Un chemin le long de la rivière Sendaibori, dans l'est de Tokyo, au Japon, parsemé de tablettes montrant des haïkus de Matsuo Bashō, le poète le plus vénéré du Japon.
Un chemin le long de la rivière Sendaibori, dans l’est de Tokyo, au Japon, parsemé de tablettes montrant des haïkus de Matsuo Bashō, le poète le plus vénéré du Japon. Photographie : Justin McCurry/The Guardian

« Prendre koharubiyori, un kigo de la fin de l’automne au début de l’hiver utilisé pour exprimer une journée de temps chaud, doux, ensoleillé, presque printanier au milieu de journées très froides, associée à un sentiment d’apaisement et de confort », a déclaré Hirose au journal économique Nikkei. « De nos jours, il fait plus chaud à cette période de l’année, donc on ne peut pas vraiment sympathiser avec ce kigo, cette saison et cette émotion. »

Alors que le réchauffement climatique accélère le processus de désalignement naturel, l’écrivain de haïku peut soit abandonner ses outils par désespoir, soit simplement s’adapter, selon Toshio Kimura, poète et directeur de l’Association internationale Haiku. Un temps plus chaud et plus imprévisible brouille la transition d’une saison à l’autre, mais le haïku a la polyvalence nécessaire pour s’adapter, estime-t-il. « Le but du haïku n’est pas de vanter les saisons elles-mêmes, mais d’essayer de voir l’essence humaine à travers la nature.
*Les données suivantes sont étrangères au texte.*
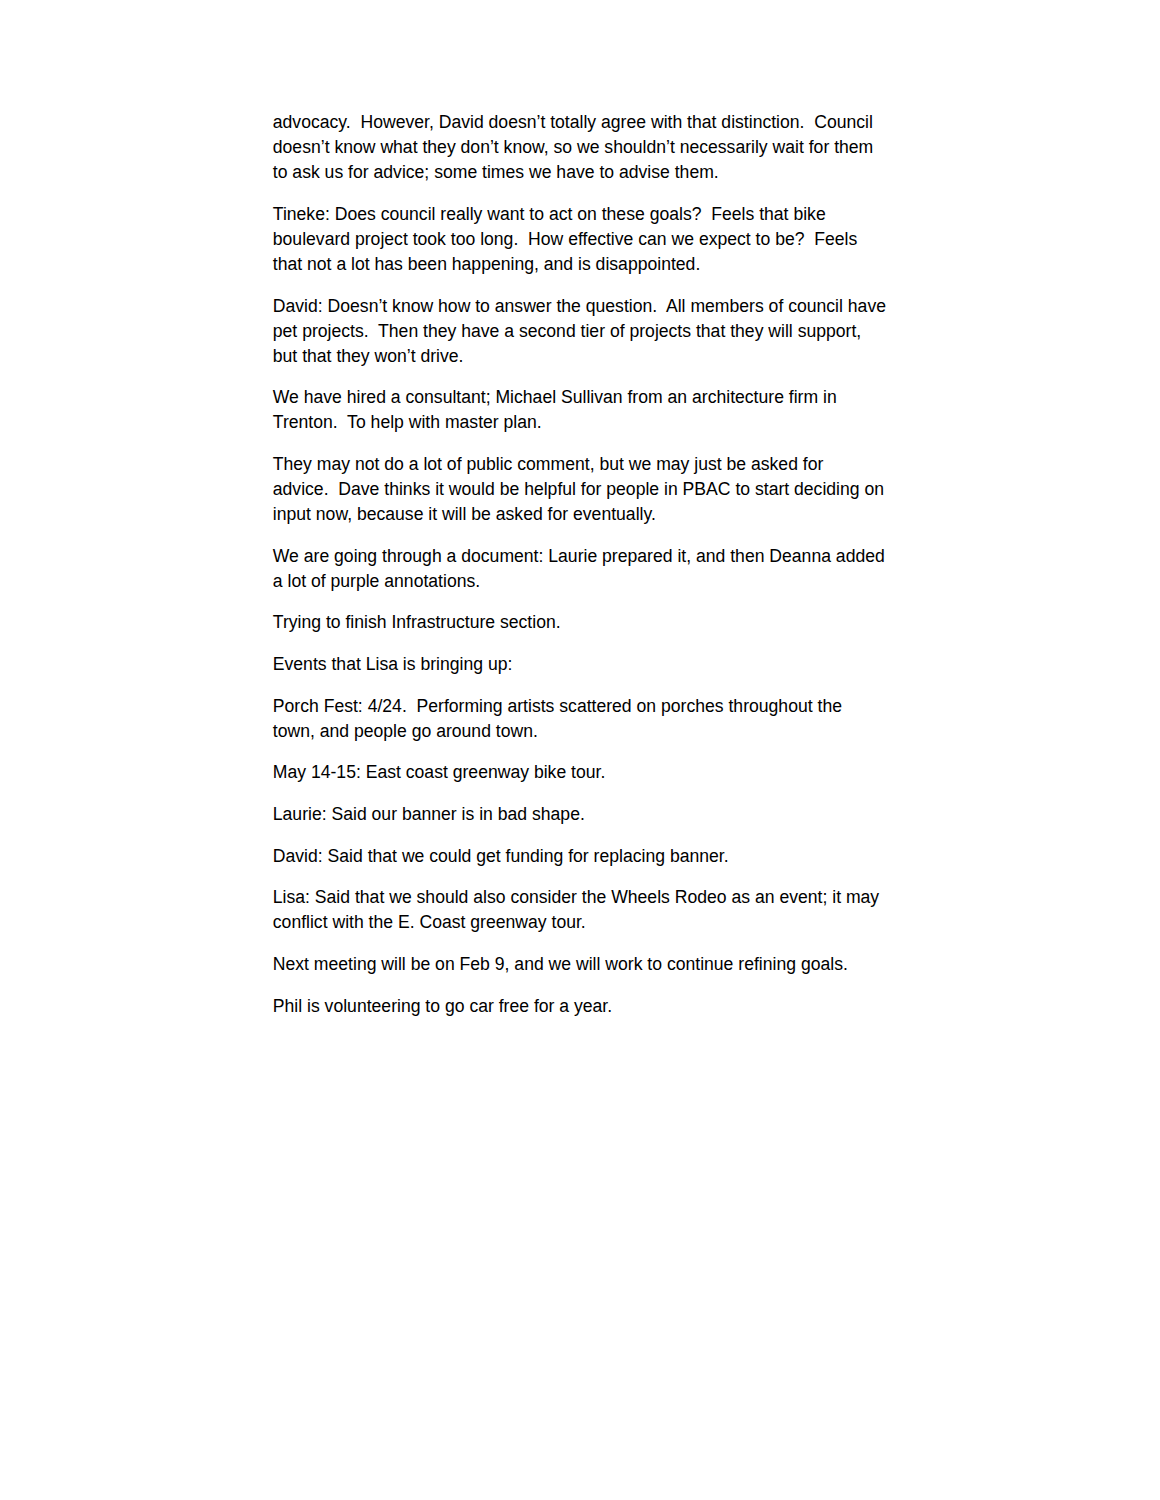advocacy. However, David doesn’t totally agree with that distinction. Council doesn’t know what they don’t know, so we shouldn’t necessarily wait for them to ask us for advice; some times we have to advise them.
Tineke: Does council really want to act on these goals? Feels that bike boulevard project took too long. How effective can we expect to be? Feels that not a lot has been happening, and is disappointed.
David: Doesn’t know how to answer the question. All members of council have pet projects. Then they have a second tier of projects that they will support, but that they won’t drive.
We have hired a consultant; Michael Sullivan from an architecture firm in Trenton. To help with master plan.
They may not do a lot of public comment, but we may just be asked for advice. Dave thinks it would be helpful for people in PBAC to start deciding on input now, because it will be asked for eventually.
We are going through a document: Laurie prepared it, and then Deanna added a lot of purple annotations.
Trying to finish Infrastructure section.
Events that Lisa is bringing up:
Porch Fest: 4/24. Performing artists scattered on porches throughout the town, and people go around town.
May 14-15: East coast greenway bike tour.
Laurie: Said our banner is in bad shape.
David: Said that we could get funding for replacing banner.
Lisa: Said that we should also consider the Wheels Rodeo as an event; it may conflict with the E. Coast greenway tour.
Next meeting will be on Feb 9, and we will work to continue refining goals.
Phil is volunteering to go car free for a year.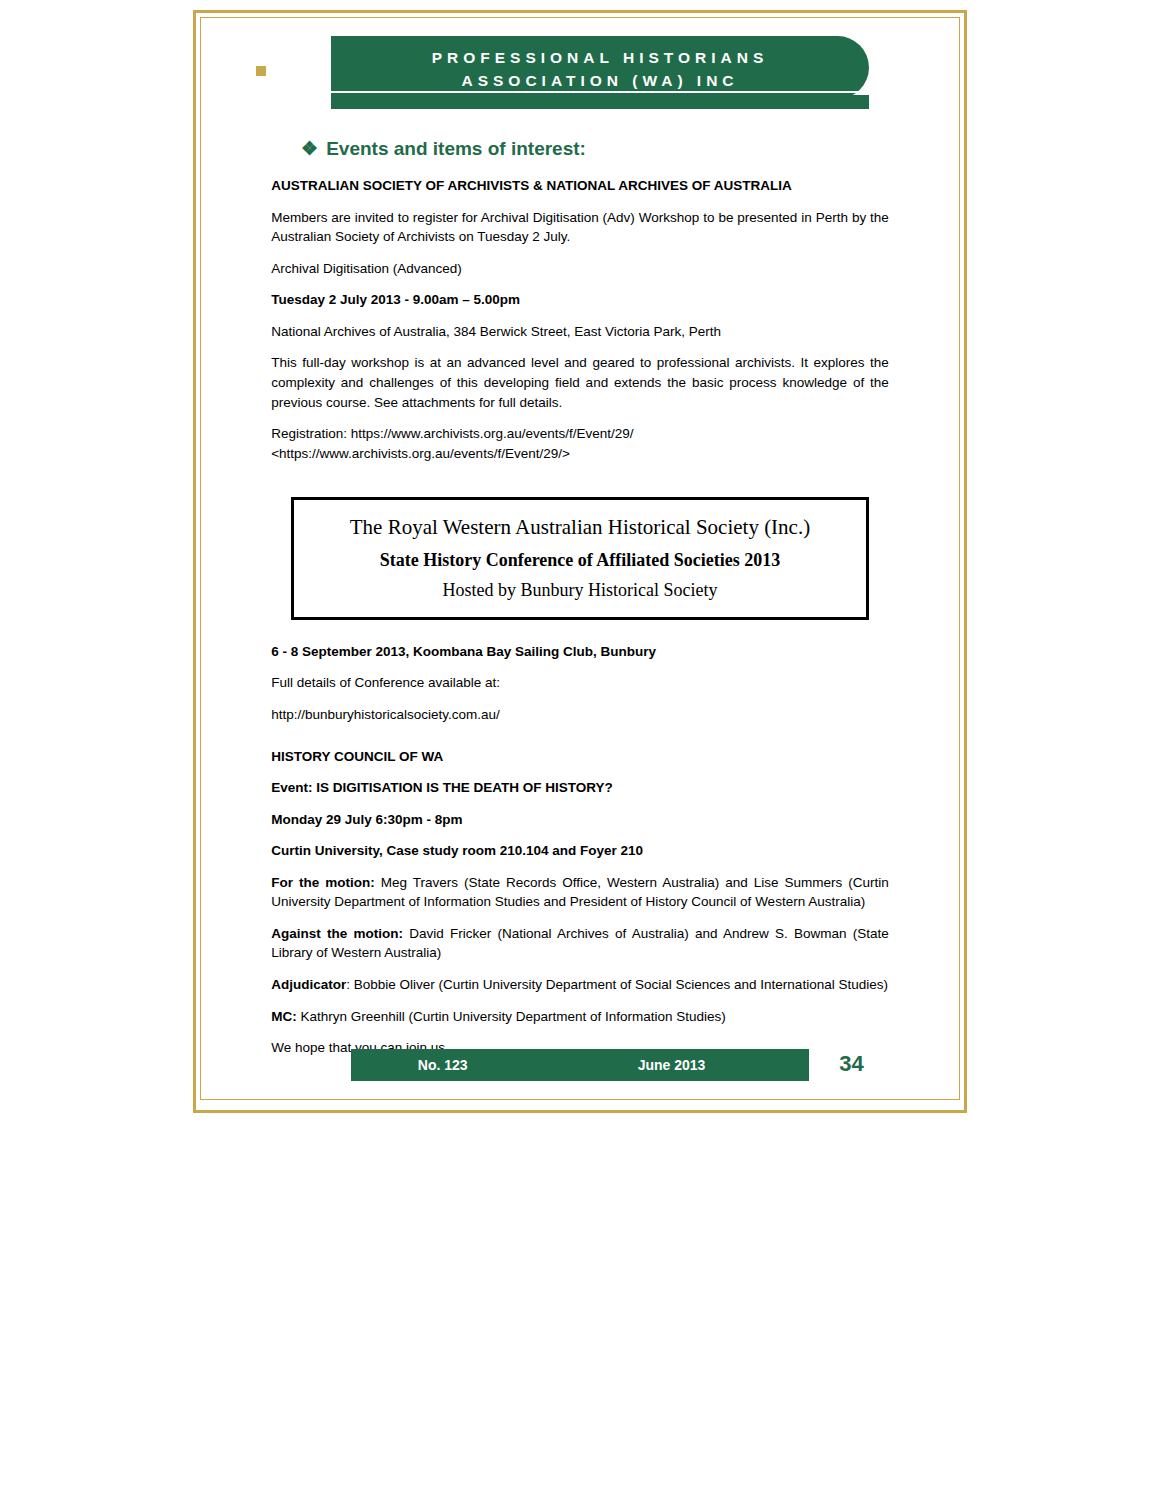PROFESSIONAL HISTORIANS
ASSOCIATION (WA) INC
❖Events and items of interest:
AUSTRALIAN SOCIETY OF ARCHIVISTS & NATIONAL ARCHIVES OF AUSTRALIA
Members are invited to register for Archival Digitisation (Adv) Workshop to be presented in Perth by the Australian Society of Archivists on Tuesday 2 July.
Archival Digitisation (Advanced)
Tuesday 2 July 2013 - 9.00am – 5.00pm
National Archives of Australia, 384 Berwick Street, East Victoria Park, Perth
This full-day workshop is at an advanced level and geared to professional archivists. It explores the complexity and challenges of this developing field and extends the basic process knowledge of the previous course. See attachments for full details.
Registration: https://www.archivists.org.au/events/f/Event/29/
<https://www.archivists.org.au/events/f/Event/29/>
The Royal Western Australian Historical Society (Inc.)
State History Conference of Affiliated Societies 2013
Hosted by Bunbury Historical Society
6 - 8 September 2013, Koombana Bay Sailing Club, Bunbury
Full details of Conference available at:
http://bunburyhistoricalsociety.com.au/
HISTORY COUNCIL OF WA
Event: IS DIGITISATION IS THE DEATH OF HISTORY?
Monday 29 July 6:30pm - 8pm
Curtin University, Case study room 210.104 and Foyer 210
For the motion: Meg Travers (State Records Office, Western Australia) and Lise Summers (Curtin University Department of Information Studies and President of History Council of Western Australia)
Against the motion: David Fricker (National Archives of Australia) and Andrew S. Bowman (State Library of Western Australia)
Adjudicator: Bobbie Oliver (Curtin University Department of Social Sciences and International Studies)
MC: Kathryn Greenhill (Curtin University Department of Information Studies)
We hope that you can join us.
34
No. 123
June 2013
Les habitants de Tokyo étouffent en juillet lors d'un été record.
Les habitants de Tokyo étouffent en juillet lors d’un été record. Photographie : Richard A Brooks/AFP/Getty Images

« Bien sûr, plusieurs poètes déploreront le changement climatique dans leurs haïkus. Cependant, décrire un certain climat n’est pas le but du haïku.
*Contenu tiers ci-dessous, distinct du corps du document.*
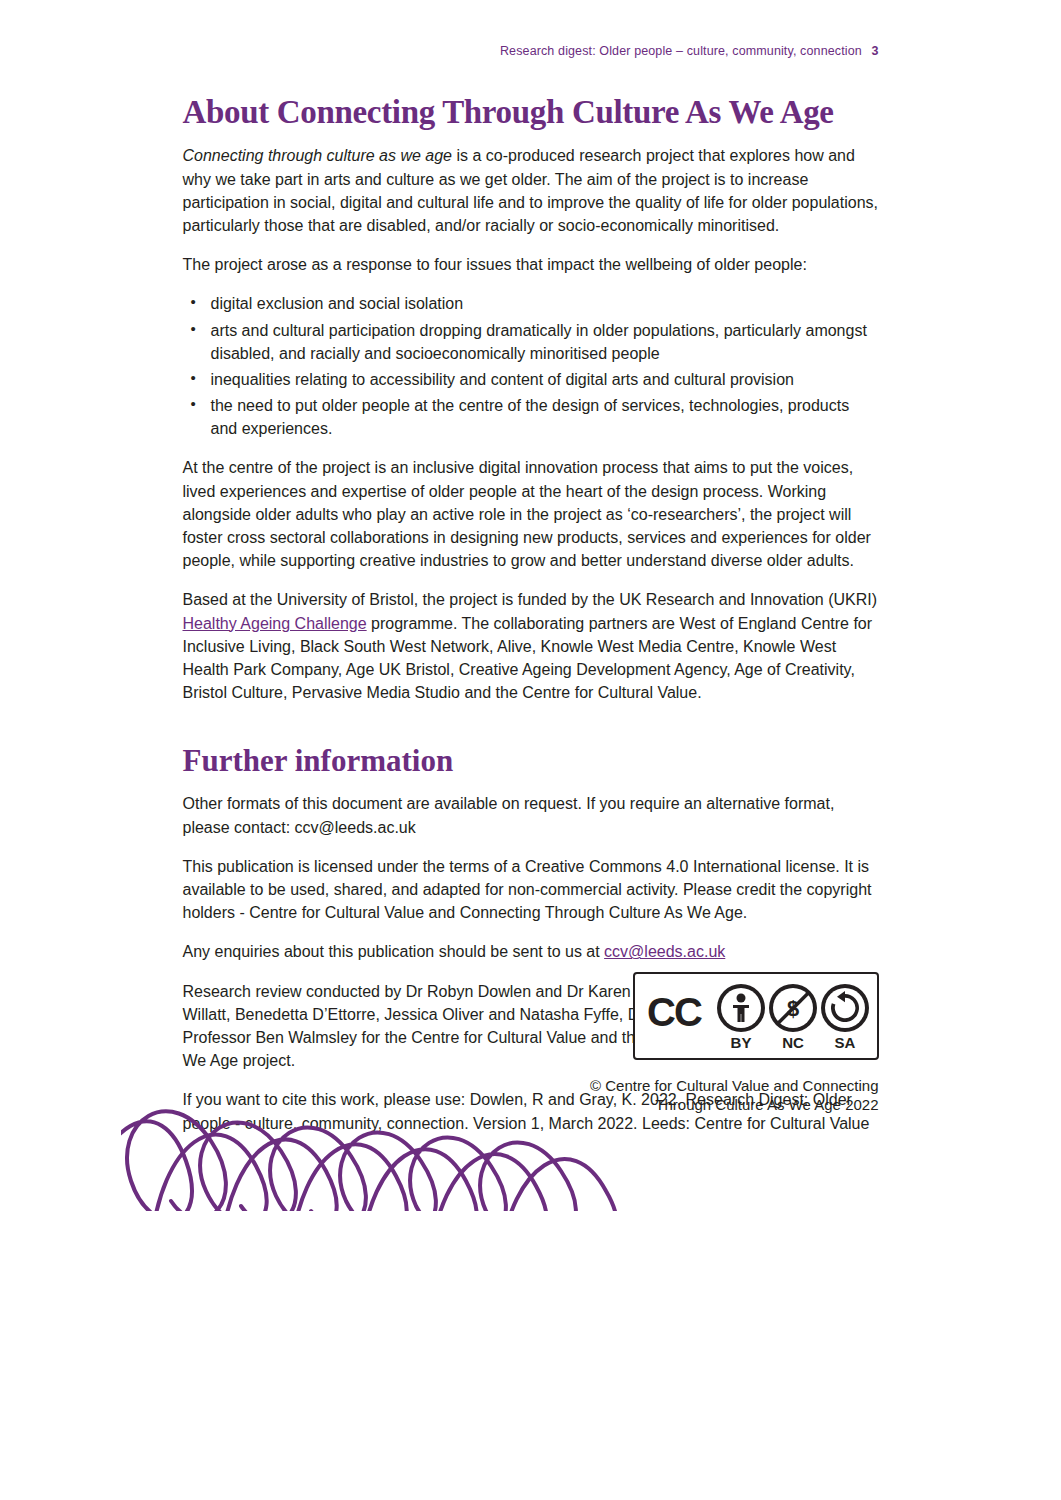Research digest: Older people – culture, community, connection 3
About Connecting Through Culture As We Age
Connecting through culture as we age is a co-produced research project that explores how and why we take part in arts and culture as we get older. The aim of the project is to increase participation in social, digital and cultural life and to improve the quality of life for older populations, particularly those that are disabled, and/or racially or socio-economically minoritised.
The project arose as a response to four issues that impact the wellbeing of older people:
digital exclusion and social isolation
arts and cultural participation dropping dramatically in older populations, particularly amongst disabled, and racially and socioeconomically minoritised people
inequalities relating to accessibility and content of digital arts and cultural provision
the need to put older people at the centre of the design of services, technologies, products and experiences.
At the centre of the project is an inclusive digital innovation process that aims to put the voices, lived experiences and expertise of older people at the heart of the design process. Working alongside older adults who play an active role in the project as ‘co-researchers’, the project will foster cross sectoral collaborations in designing new products, services and experiences for older people, while supporting creative industries to grow and better understand diverse older adults.
Based at the University of Bristol, the project is funded by the UK Research and Innovation (UKRI) Healthy Ageing Challenge programme. The collaborating partners are West of England Centre for Inclusive Living, Black South West Network, Alive, Knowle West Media Centre, Knowle West Health Park Company, Age UK Bristol, Creative Ageing Development Agency, Age of Creativity, Bristol Culture, Pervasive Media Studio and the Centre for Cultural Value.
Further information
Other formats of this document are available on request. If you require an alternative format, please contact: ccv@leeds.ac.uk
This publication is licensed under the terms of a Creative Commons 4.0 International license. It is available to be used, shared, and adapted for non-commercial activity. Please credit the copyright holders - Centre for Cultural Value and Connecting Through Culture As We Age.
Any enquiries about this publication should be sent to us at ccv@leeds.ac.uk
Research review conducted by Dr Robyn Dowlen and Dr Karen Gray with support from Dr Alice Willatt, Benedetta D’Ettorre, Jessica Oliver and Natasha Fyffe, Dr Helen Manchester and Professor Ben Walmsley for the Centre for Cultural Value and the Connecting Through Culture As We Age project.
If you want to cite this work, please use: Dowlen, R and Gray, K. 2022. Research Digest: Older people - culture, community, connection. Version 1, March 2022. Leeds: Centre for Cultural Value
CC $ BY NC SA
© Centre for Cultural Value and Connecting
Through Culture As We Age 2022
Cependant, une forme discrète d’activisme environnemental fait désormais son chemin dans le haïku, selon Andrew Fitzsimons, professeur au département de langue et de cultures anglaises à l’Université Gakushuin de Tokyo.

« Avec des saisons des pluies plus tardives et plus courtes, des étés plus longs et un réchauffement des mers et des océans, avec des effets sur la végétation, sur la vie animale et sur le moment et la durée des fleurs, par exemple, on a le sentiment d’être en décalage avec le monde. façon dont les choses ont été et ont été écrites », a déclaré Fitzsimons, auteur de Bashō : The Complete Haiku of Matsuo Bashō.
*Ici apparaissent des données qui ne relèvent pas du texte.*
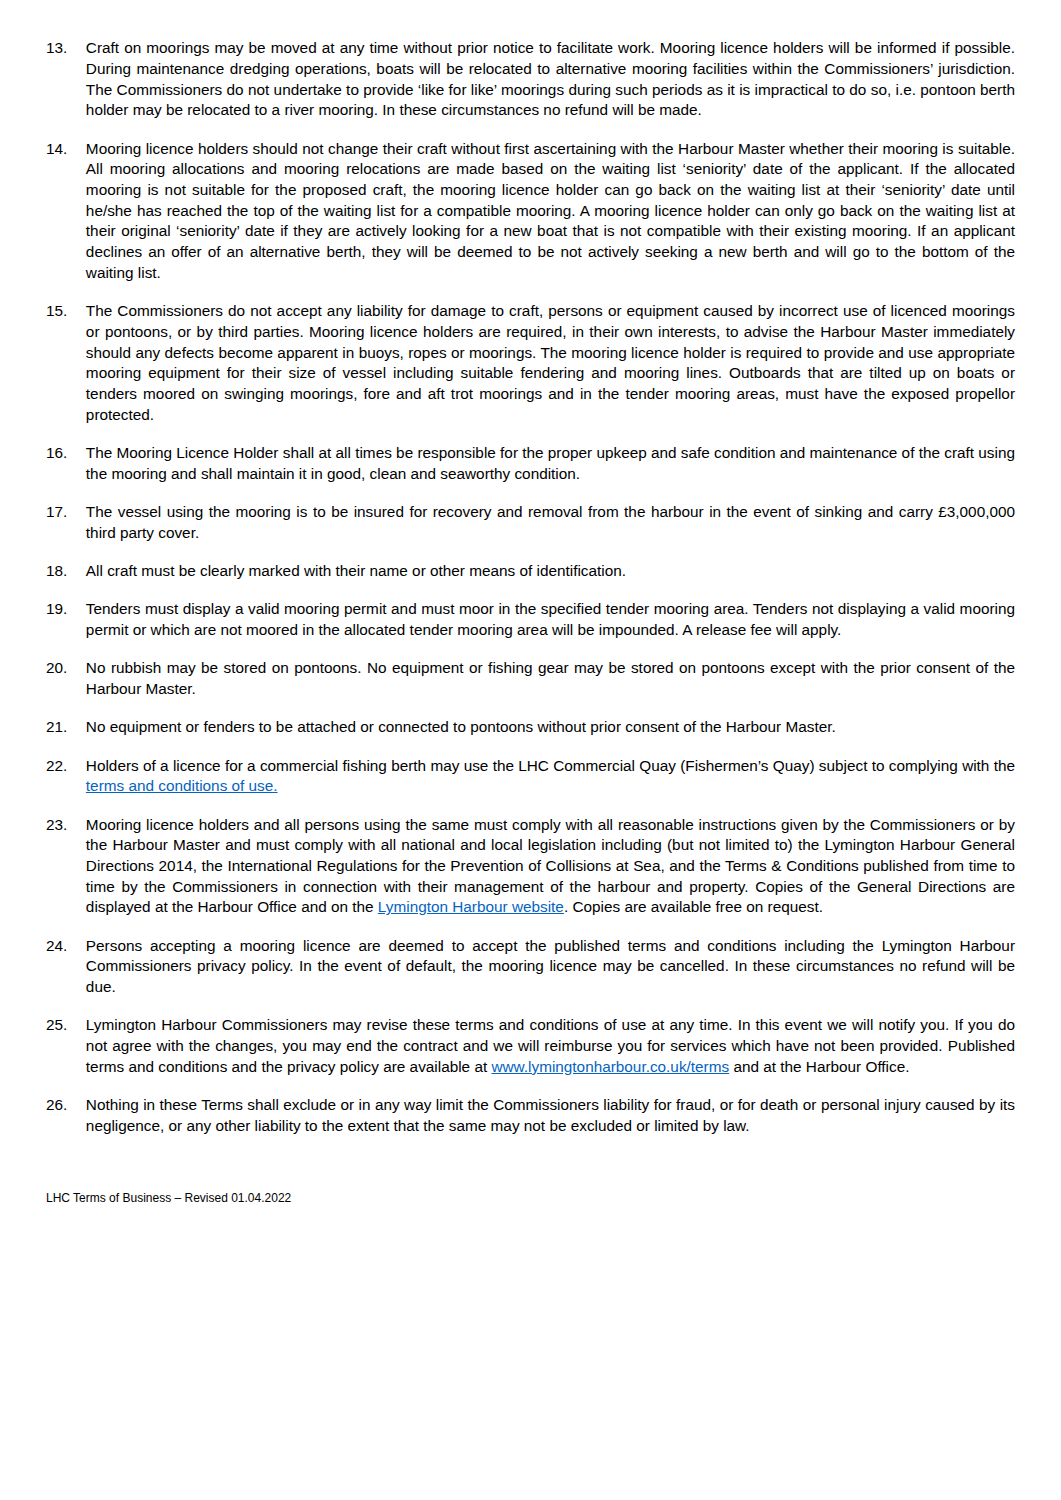13. Craft on moorings may be moved at any time without prior notice to facilitate work. Mooring licence holders will be informed if possible. During maintenance dredging operations, boats will be relocated to alternative mooring facilities within the Commissioners’ jurisdiction. The Commissioners do not undertake to provide ‘like for like’ moorings during such periods as it is impractical to do so, i.e. pontoon berth holder may be relocated to a river mooring. In these circumstances no refund will be made.
14. Mooring licence holders should not change their craft without first ascertaining with the Harbour Master whether their mooring is suitable. All mooring allocations and mooring relocations are made based on the waiting list ‘seniority’ date of the applicant. If the allocated mooring is not suitable for the proposed craft, the mooring licence holder can go back on the waiting list at their ‘seniority’ date until he/she has reached the top of the waiting list for a compatible mooring. A mooring licence holder can only go back on the waiting list at their original ‘seniority’ date if they are actively looking for a new boat that is not compatible with their existing mooring. If an applicant declines an offer of an alternative berth, they will be deemed to be not actively seeking a new berth and will go to the bottom of the waiting list.
15. The Commissioners do not accept any liability for damage to craft, persons or equipment caused by incorrect use of licenced moorings or pontoons, or by third parties. Mooring licence holders are required, in their own interests, to advise the Harbour Master immediately should any defects become apparent in buoys, ropes or moorings. The mooring licence holder is required to provide and use appropriate mooring equipment for their size of vessel including suitable fendering and mooring lines. Outboards that are tilted up on boats or tenders moored on swinging moorings, fore and aft trot moorings and in the tender mooring areas, must have the exposed propellor protected.
16. The Mooring Licence Holder shall at all times be responsible for the proper upkeep and safe condition and maintenance of the craft using the mooring and shall maintain it in good, clean and seaworthy condition.
17. The vessel using the mooring is to be insured for recovery and removal from the harbour in the event of sinking and carry £3,000,000 third party cover.
18. All craft must be clearly marked with their name or other means of identification.
19. Tenders must display a valid mooring permit and must moor in the specified tender mooring area. Tenders not displaying a valid mooring permit or which are not moored in the allocated tender mooring area will be impounded. A release fee will apply.
20. No rubbish may be stored on pontoons. No equipment or fishing gear may be stored on pontoons except with the prior consent of the Harbour Master.
21. No equipment or fenders to be attached or connected to pontoons without prior consent of the Harbour Master.
22. Holders of a licence for a commercial fishing berth may use the LHC Commercial Quay (Fishermen’s Quay) subject to complying with the terms and conditions of use.
23. Mooring licence holders and all persons using the same must comply with all reasonable instructions given by the Commissioners or by the Harbour Master and must comply with all national and local legislation including (but not limited to) the Lymington Harbour General Directions 2014, the International Regulations for the Prevention of Collisions at Sea, and the Terms & Conditions published from time to time by the Commissioners in connection with their management of the harbour and property. Copies of the General Directions are displayed at the Harbour Office and on the Lymington Harbour website. Copies are available free on request.
24. Persons accepting a mooring licence are deemed to accept the published terms and conditions including the Lymington Harbour Commissioners privacy policy. In the event of default, the mooring licence may be cancelled. In these circumstances no refund will be due.
25. Lymington Harbour Commissioners may revise these terms and conditions of use at any time. In this event we will notify you. If you do not agree with the changes, you may end the contract and we will reimburse you for services which have not been provided. Published terms and conditions and the privacy policy are available at www.lymingtonharbour.co.uk/terms and at the Harbour Office.
26. Nothing in these Terms shall exclude or in any way limit the Commissioners liability for fraud, or for death or personal injury caused by its negligence, or any other liability to the extent that the same may not be excluded or limited by law.
LHC Terms of Business – Revised 01.04.2022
Il a donné cet exemple du poète Namiko Yamamoto :

Le printemps dans l’esprit

sinon en fait

dans l’air

Bashō ne le savait pas à l’époque, bien sûr, mais les admirateurs d’aujourd’hui ont dû adapter leur lecture de son haïku en raison du changement climatique. Après un été long et record cette année, les discussions entre poètes haïku se sont tournées vers zanshoune référence à un phénomène qui, à l’époque de Bashō, était rare : un début d’automne avec une chaleur estivale persistante.

En 1689, Bashō écrit lors de son voyage entre Echigo (aujourd’hui préfecture de Niigata) et Kanazawa :

Rouge sur rouge sur rouge

le soleil est toujours implacable

le vent de l’automne

« L’un des poèmes les plus célèbres de Basho capture ce qui est aujourd’hui un phénomène beaucoup plus courant », explique Fitzsimons.

Une tablette dans l'est de Tokyo montrant un haïku de Matsuo Bashō, le poète le plus vénéré du Japon.  Rouge sur rouge sur rouge, le soleil implacable encore, le vent de l'automne »
Une tablette dans l’est de Tokyo montrant un haïku de Matsuo Bashō. « Rouge sur rouge sur rouge, le soleil implacable encore, le vent de l’automne ». Photographie : Justin McCurry/The Guardian

« Le haïku, comme toute poésie, traite de la réalité, à la fois intérieure et extérieure, de sorte que le haïku ne peut que se préoccuper de ce qu’il voit et de ce qu’il ressent à propos de ce qu’il voit. Cependant, plus que la plupart des formes de poésie, le haïku est particulièrement adapté au quotidien. Le changement climatique, et les effets qu’il aura sur la façon dont nous vivons avec ses conséquences quotidiennes, seront un thème omniprésent, pressant – et déprimant.